--- SELECTED EXCERPT ---

Parodoi. Interdisciplinary studies on historical theatre
Published by Beate Hochholdinger-Reiterer, Andrea von Hülsen-Esch, Annette Kappeler, Helena Langewitz, Jan Lazardzig, Stephanie Schroedter and Holger Schumacher
The new theatre history series crosses linguistic, disciplinary and methodological boundaries. All theatre practitioners – in front of and behind the scenes – are considered, and the question is asked with which practices, knowledge, tools and under which conditions they make the performance event possible. The interest is in working circumstances, social backgrounds and networks, explicit and implicit knowledge, artefacts and tools as well as artistic and craft competences that are relevant in the context of stage work. The series is open to research from theatre, music, art, literature, dance, social and historical studies as well as architectural history. The time frame ranges from Greek and Roman antiquity to Classical Modernism; geographically, the focus is on the European region, but non-European developments are also included. Monographs, conference proceedings and thematically coherent anthologies as well as qualification publications are included.
Publications of the Society for Theater History
Published by the Gesellschaft für Theatergeschichte e. V. (Society for Theater History).

--- DATA PROVIDED ---

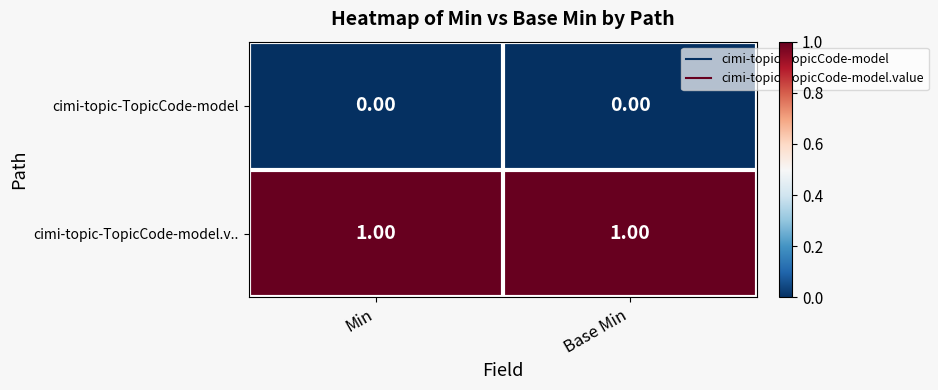

At Min, list the series in order from smallest to largest.

cimi-topic-TopicCode-model, cimi-topic-TopicCode-model.v..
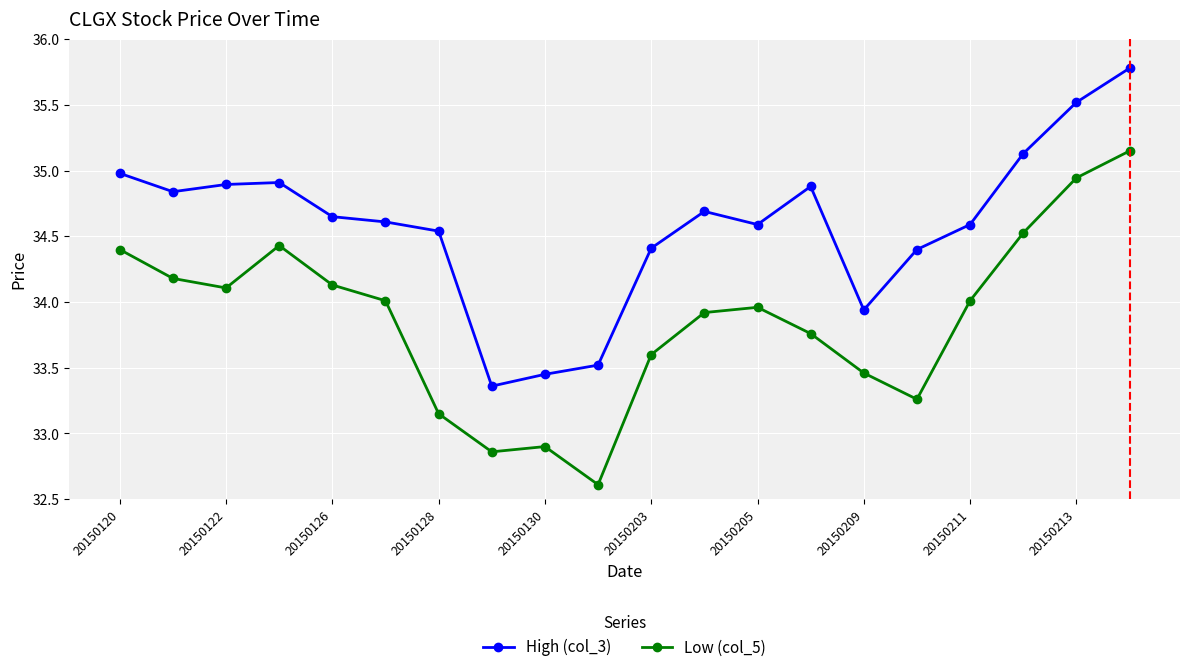

True or false: High (col_3) has more than 2 interior local peaks.

True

---

» WHAT NEEDS TO BE DONE
Extend the listing of theatre history book series above, continuing past its final sentence about the Society for Theater History.

» ANSWER SECTION
The series Schriften der Gesellschaft für Theatergeschichte have been self-published by the Society since 1902 with 82 volumes to date and primarily publish source texts, bibliographies, monographs, and dissertations on theater history topics. In its early years, the series was the precursor of academic theater studies, which was not established as a university subject until 1923, in Berlin, for the first time in the German-speaking world, with a theater studies institute. From the beginning, the series publications were peer-reviewed by the Society’s Scientific Committee. Today’s aim is, on the one hand, to promote young scholars, among other things by offering to publish the dissertations of the winners of the Max Herrmann Dissertation Prize, and, on the other hand, to give non-university theater historians the opportunity to publish their work.
With the establishment of the publication series in the Ergon publishing house, the society sees itself as part of an overarching community of publication series in the humanities.